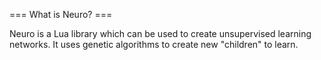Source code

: === What is Neuro? === 

Neuro is a Lua library which can be used to create unsupervised learning networks. It uses genetic algorithms to create new "children" to learn.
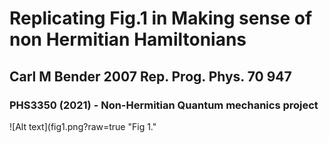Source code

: # Replicating Fig.1 in Making sense of non Hermitian Hamiltonians
## Carl M Bender 2007 Rep. Prog. Phys. 70 947
### PHS3350 (2021) - Non-Hermitian Quantum mechanics project

![Alt text](fig1.png?raw=true "Fig 1."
■ ■ ■ ■ ■
Find each line in the entries above that contains the string "Hermitian" and copy those lines out.

SOLUTION BELOW
: # Replicating Fig.1 in Making sense of non Hermitian Hamiltonians
### PHS3350 (2021) - Non-Hermitian Quantum mechanics project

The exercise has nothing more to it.